Note how many lines in these entries contain "convex", and reply with that number alone.

=== Records provided ===

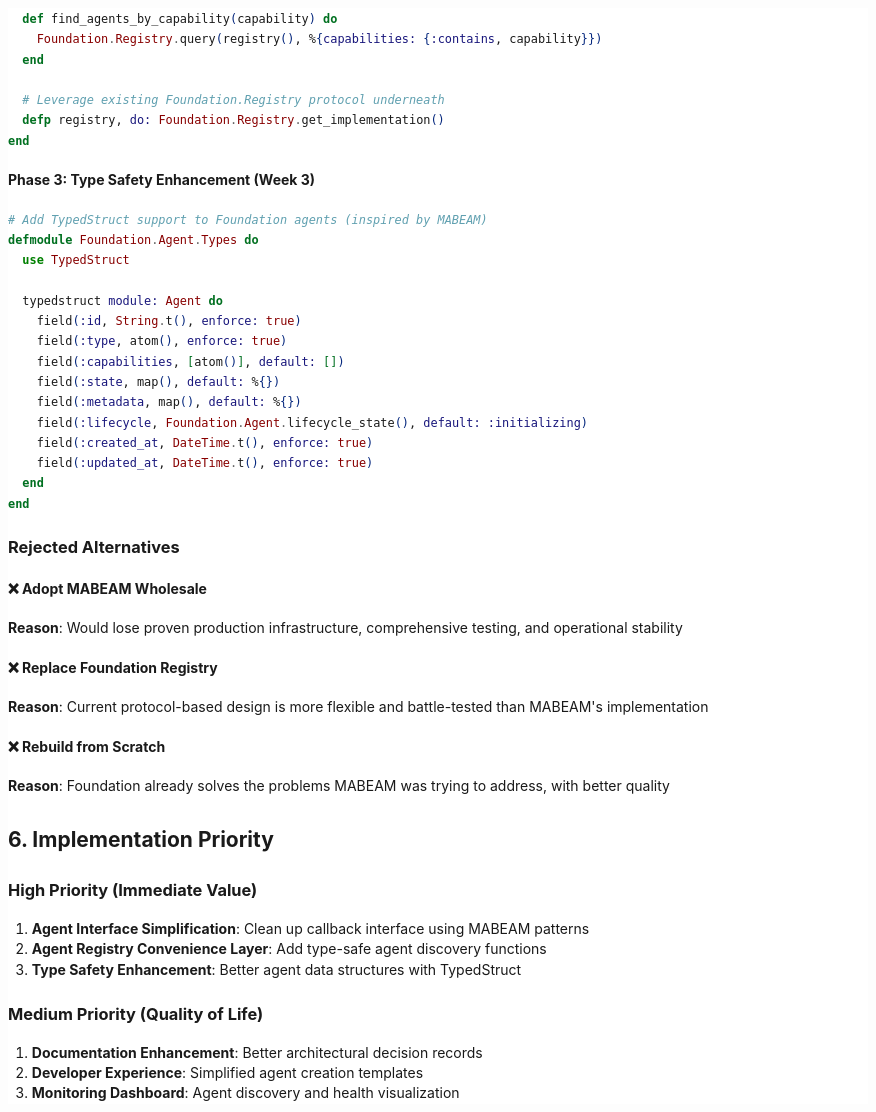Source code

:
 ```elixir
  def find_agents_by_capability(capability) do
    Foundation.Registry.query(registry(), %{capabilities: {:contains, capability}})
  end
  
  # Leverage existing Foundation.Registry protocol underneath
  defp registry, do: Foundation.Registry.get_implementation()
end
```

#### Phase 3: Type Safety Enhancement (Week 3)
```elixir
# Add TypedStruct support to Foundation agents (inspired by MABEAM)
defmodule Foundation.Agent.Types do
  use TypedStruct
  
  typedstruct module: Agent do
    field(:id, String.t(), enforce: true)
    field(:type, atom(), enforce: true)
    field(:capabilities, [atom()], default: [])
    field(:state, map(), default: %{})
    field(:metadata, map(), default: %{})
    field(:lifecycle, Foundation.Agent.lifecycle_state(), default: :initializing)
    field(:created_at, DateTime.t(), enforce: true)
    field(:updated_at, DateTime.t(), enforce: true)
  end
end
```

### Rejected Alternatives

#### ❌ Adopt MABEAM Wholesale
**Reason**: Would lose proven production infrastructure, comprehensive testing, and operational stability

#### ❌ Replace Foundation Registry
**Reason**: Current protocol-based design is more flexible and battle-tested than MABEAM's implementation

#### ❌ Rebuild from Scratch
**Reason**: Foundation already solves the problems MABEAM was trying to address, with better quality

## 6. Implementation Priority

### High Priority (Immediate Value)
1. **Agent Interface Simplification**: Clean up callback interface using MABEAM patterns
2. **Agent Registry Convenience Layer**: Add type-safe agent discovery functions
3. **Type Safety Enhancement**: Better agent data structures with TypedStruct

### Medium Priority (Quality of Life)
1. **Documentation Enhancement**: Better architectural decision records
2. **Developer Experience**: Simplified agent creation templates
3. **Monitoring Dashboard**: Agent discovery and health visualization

===
=== Records provided ===

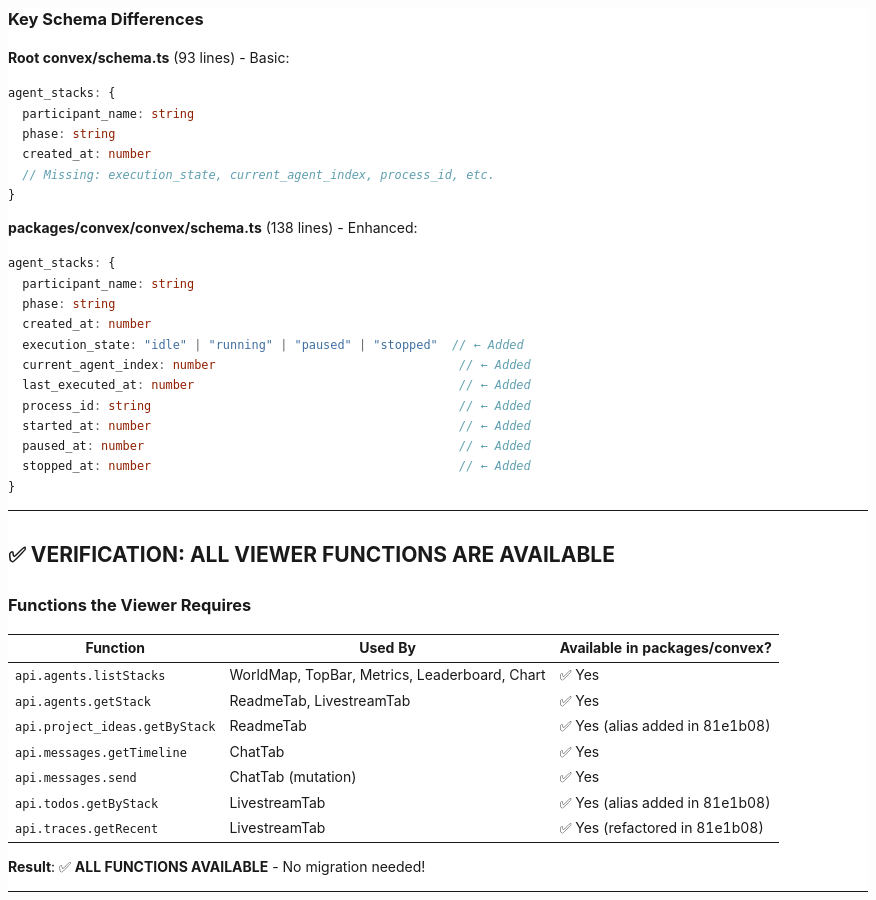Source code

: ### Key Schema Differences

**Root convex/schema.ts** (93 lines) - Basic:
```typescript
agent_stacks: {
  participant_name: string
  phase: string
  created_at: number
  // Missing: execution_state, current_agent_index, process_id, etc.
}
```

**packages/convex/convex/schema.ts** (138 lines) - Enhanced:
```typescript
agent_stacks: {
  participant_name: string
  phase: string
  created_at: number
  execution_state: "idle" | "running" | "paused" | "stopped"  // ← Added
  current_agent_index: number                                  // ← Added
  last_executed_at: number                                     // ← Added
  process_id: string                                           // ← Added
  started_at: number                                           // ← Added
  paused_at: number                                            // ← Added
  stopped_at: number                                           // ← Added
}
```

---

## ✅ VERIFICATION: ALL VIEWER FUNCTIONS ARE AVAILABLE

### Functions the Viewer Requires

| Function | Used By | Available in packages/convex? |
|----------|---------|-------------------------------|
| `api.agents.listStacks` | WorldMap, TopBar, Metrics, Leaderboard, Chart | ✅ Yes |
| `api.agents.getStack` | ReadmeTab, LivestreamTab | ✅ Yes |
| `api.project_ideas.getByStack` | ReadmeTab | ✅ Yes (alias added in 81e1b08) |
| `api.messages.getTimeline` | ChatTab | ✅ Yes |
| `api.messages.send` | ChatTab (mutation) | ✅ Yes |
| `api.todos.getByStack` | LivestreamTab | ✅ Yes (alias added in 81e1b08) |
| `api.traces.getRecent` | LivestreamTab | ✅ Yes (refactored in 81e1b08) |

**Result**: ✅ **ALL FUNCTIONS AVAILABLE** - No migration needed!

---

===
=== Records provided ===

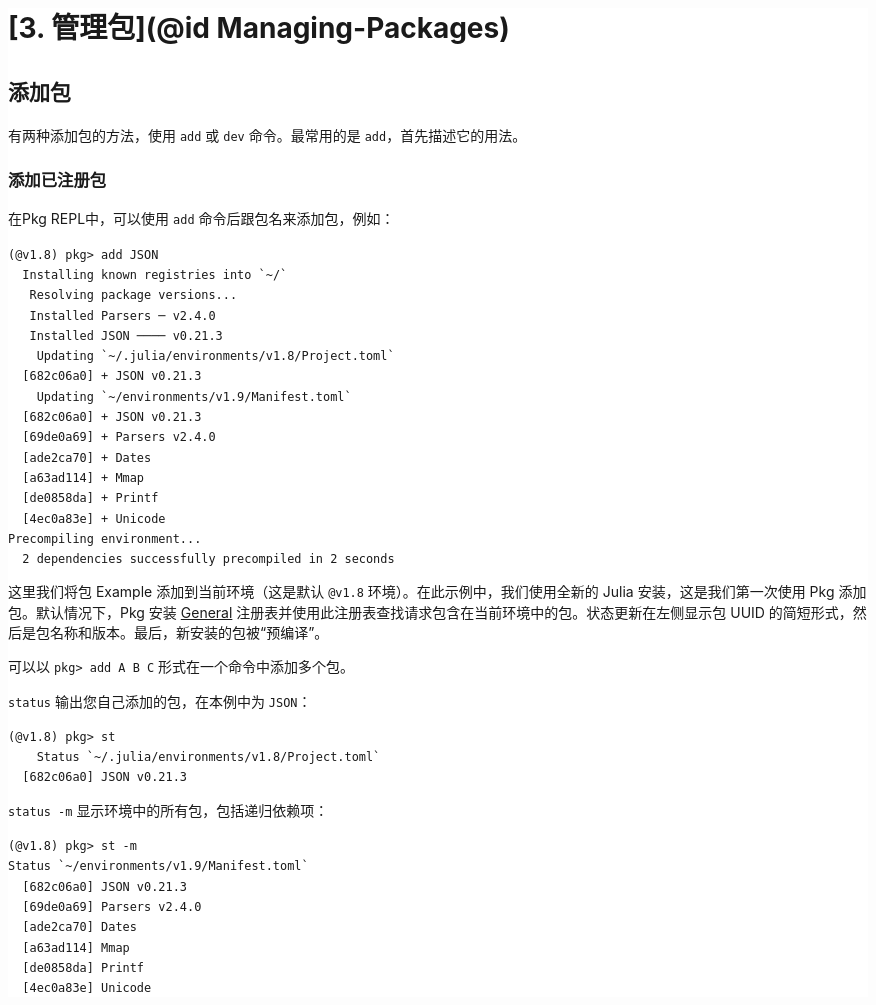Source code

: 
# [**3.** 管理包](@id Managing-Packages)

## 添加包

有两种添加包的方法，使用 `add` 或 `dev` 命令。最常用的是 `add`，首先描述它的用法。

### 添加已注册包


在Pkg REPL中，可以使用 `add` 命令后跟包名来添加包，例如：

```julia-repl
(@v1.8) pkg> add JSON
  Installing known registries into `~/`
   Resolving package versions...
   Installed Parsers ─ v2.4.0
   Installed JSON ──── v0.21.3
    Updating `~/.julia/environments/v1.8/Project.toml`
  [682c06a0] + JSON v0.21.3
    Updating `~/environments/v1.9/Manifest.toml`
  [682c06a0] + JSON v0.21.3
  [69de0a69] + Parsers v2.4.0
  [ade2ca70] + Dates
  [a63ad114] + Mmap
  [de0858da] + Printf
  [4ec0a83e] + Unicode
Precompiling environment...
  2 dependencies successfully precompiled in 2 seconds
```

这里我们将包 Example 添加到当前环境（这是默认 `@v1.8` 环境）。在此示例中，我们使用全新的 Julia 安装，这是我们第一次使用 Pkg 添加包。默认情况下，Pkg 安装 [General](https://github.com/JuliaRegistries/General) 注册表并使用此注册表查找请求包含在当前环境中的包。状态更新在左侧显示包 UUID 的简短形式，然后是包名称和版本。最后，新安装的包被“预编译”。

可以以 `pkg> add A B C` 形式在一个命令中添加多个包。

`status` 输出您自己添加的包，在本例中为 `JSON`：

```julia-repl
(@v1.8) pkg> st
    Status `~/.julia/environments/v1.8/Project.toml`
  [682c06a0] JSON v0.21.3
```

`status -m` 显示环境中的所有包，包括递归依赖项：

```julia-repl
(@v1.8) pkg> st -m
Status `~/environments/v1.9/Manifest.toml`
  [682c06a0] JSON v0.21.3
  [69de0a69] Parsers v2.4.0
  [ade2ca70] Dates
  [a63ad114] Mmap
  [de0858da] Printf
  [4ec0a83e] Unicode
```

===

Exercise response ▸
3